The luminous landscapes, orchards, terraced fields with dry-stone walls cover the hills and valleys and their inhabitants. In the Qana Valley, for example, one reaches the olive groves by a stony path (because the road is forbidden by the settlers), walking through fields of orange, lemon, and pomegranate trees, and beehives, where a few goat herds still pass.



A farmer from the Palestinian Communist Party whom we helped with the olive harvest pointed to a stone house on the opposite hillside where he lived before 1967, the date of the Israeli occupation forces’ invasion. He explained that before the invasion he held a Jordanian identity card because the territory was under Jordanian mandate. It was confiscated by the occupation forces on the day of the invasion. “Jordan fought for one day,” he told us, “then they left and abandoned us under Israeli bombardment.” Since then, the settlements have multiplied, and “we live under the permanent threat of the settlers,” he said, pointing to the buildings that cover the hilltops, spreading like a gangrene impossible to eliminate.

I was in the olive groves in Beita on 10 October, alongside Palestinian families and dozens of other international volunteers. I witnessed one of these attacks. So I write now in urgency so that Aysam’s death at 13 years old does not become just another number added to an endless list. It will not be the last, I know. Others have already died since. Other Palestinians will continue to die under settler attacks and interventions by the occupying armed forces. And other Palestinians will remain on their land, as they have done for millennia.


During these attacks, in a brief lull, I kept helping a Palestinian family gather olives, putting them into sacks, talking with a woman. I asked her in rudimentary English what she thought of the ceasefire in Gaza. After laughing and saying, “Your English is broken!”, she calmly continued picking olives and said: “They have never respected a single agreement; they will not respect this one.” Then the settlers attacked again. This time, more numerous, more violent. They came charging down the hills screaming, stoning, shooting, burning cars. Children were shouting “Allahu Akbar!” and their voices echoed from hill to hill, as if their cries could push back the savagery in which they were born.

Cries against massacres, cries to protect their land, their brothers, sisters, mothers, fathers. Cries to defend themselves from a barbarism which, since 1948, has taken their families, homes, harvests, engulfed their land, and spewed death under the indifferent, sometimes falsely embarrassed, often accusatory gaze of Western eyes urging them to be silent, to disappear quietly, silently, above all.

As soon as the settlers began running down the hills, the army — which had positioned itself between the settlers and us — immediately fired tear gas at us.
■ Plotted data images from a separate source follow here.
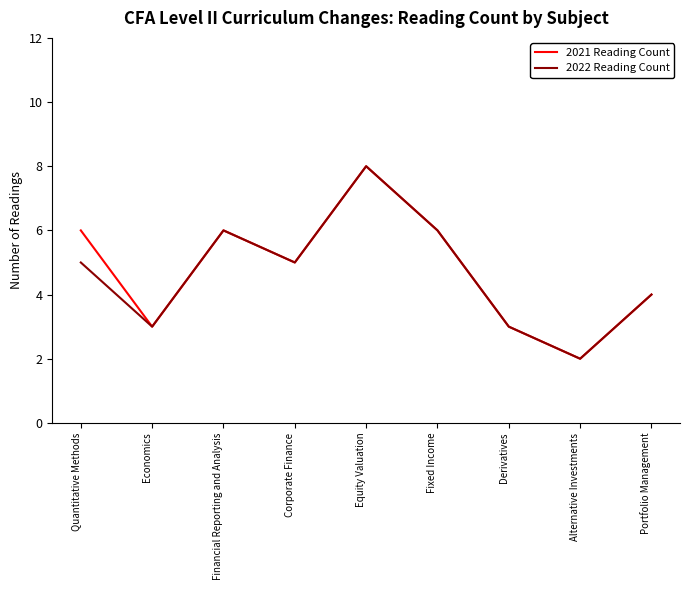

At which category is the sum across all series the highest?

Equity Valuation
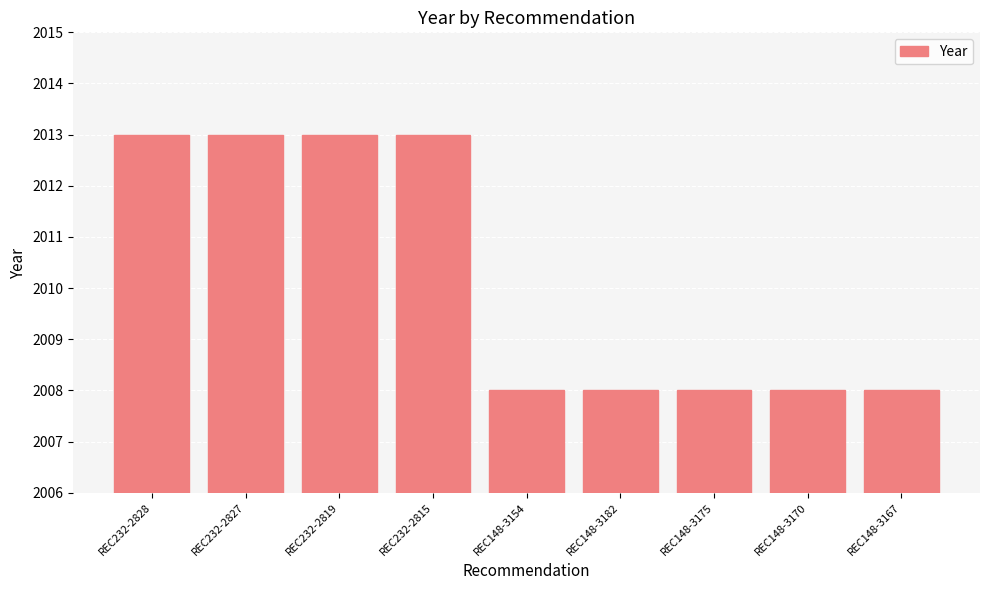

The chart shows a value of 2008 at REC148-3170. True or false?

True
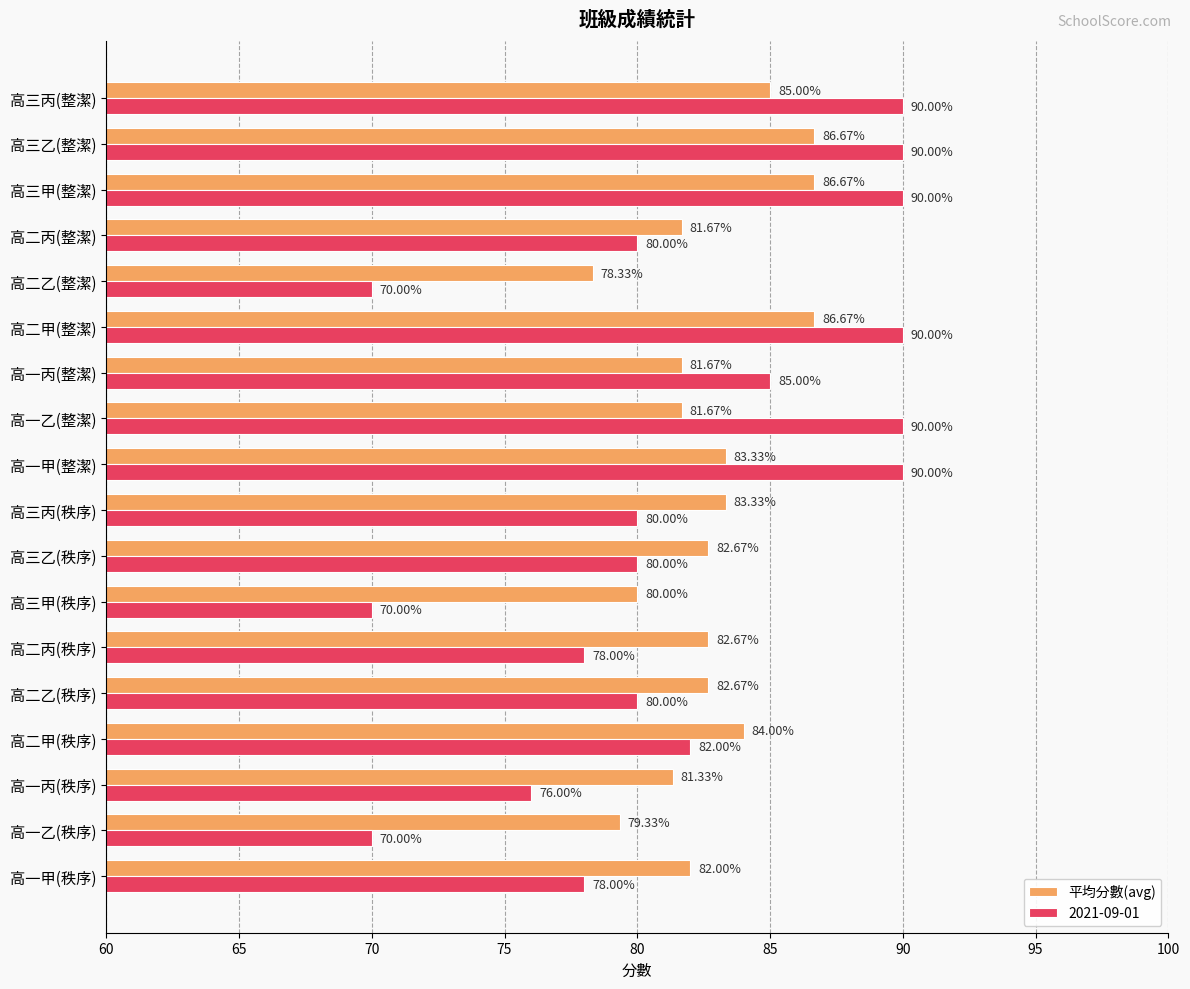

Which series has the largest range (max minus min)?

2021-09-01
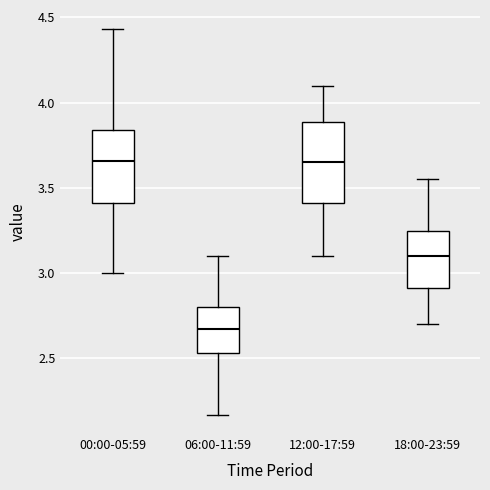

Reading left to right, read every box against the y-axis: the position of its median line, the range the box covers, and the ends of its whiskers. The values are not printed on the chart, so give them approximately, as read against the axis.

00:00-05:59: median 3.65, box 3.40 to 3.85, whiskers 3.00 to 4.45
06:00-11:59: median 2.65, box 2.55 to 2.80, whiskers 2.15 to 3.10
12:00-17:59: median 3.65, box 3.40 to 3.90, whiskers 3.10 to 4.10
18:00-23:59: median 3.10, box 2.90 to 3.25, whiskers 2.70 to 3.55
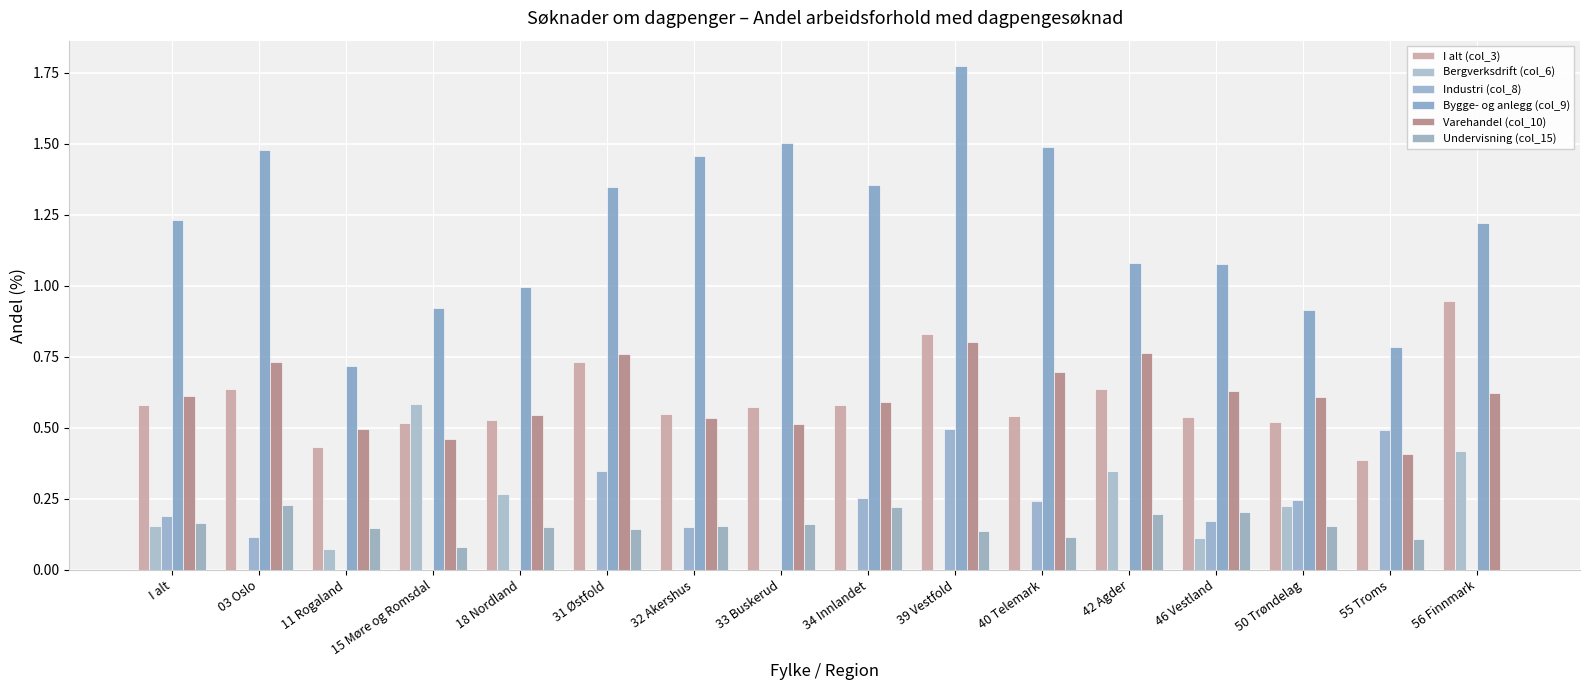

Is it true that Undervisning (col_15) equals 0.2 at 33 Buskerud?

True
Aysam inhaled the gas. It killed him.

The Palestinians, trying to protect us, asked us to withdraw. Hastily gathering a few more olives and filling a few more sacks, we began to leave — reluctantly, but we did. As we left, and as a fellow volunteer told me, “We are leaving; they remain,” rickety cars full of Palestinians arrived, trying to slow the frenzied settler attacks.

That day, settlers burned about ten cars, overturned an ambulance, and injured more than 35 people, including a Palestinian photojournalist and AFP correspondent [[Jaafar Ashtiyeh]. So I am writing now, to tell a little of what I saw — after many others, certainly — because yes, even if all this changes nothing, “something will have to be done,” as Éric Vuillard put it in a recent book.


Aysam was 13 years old. He is already no longer the last victim of the atrocities committed by a criminal state conceived by states born of genocide and/or complicit in them for centuries. But he will also be part of a long list of faces, of lives that do not give in, that refuse to surrender, that do not sell out, that continue to shout to the world that they will live. That the olive trees will bloom again, that the harvest will be beautiful, and that the oil will be green and bright like the land that produced it.


May these words be as many indelible stains, blood red, tattooed on the disdainful, still haughty, and inhuman foreheads of the genocidaires and their accomplices around the world.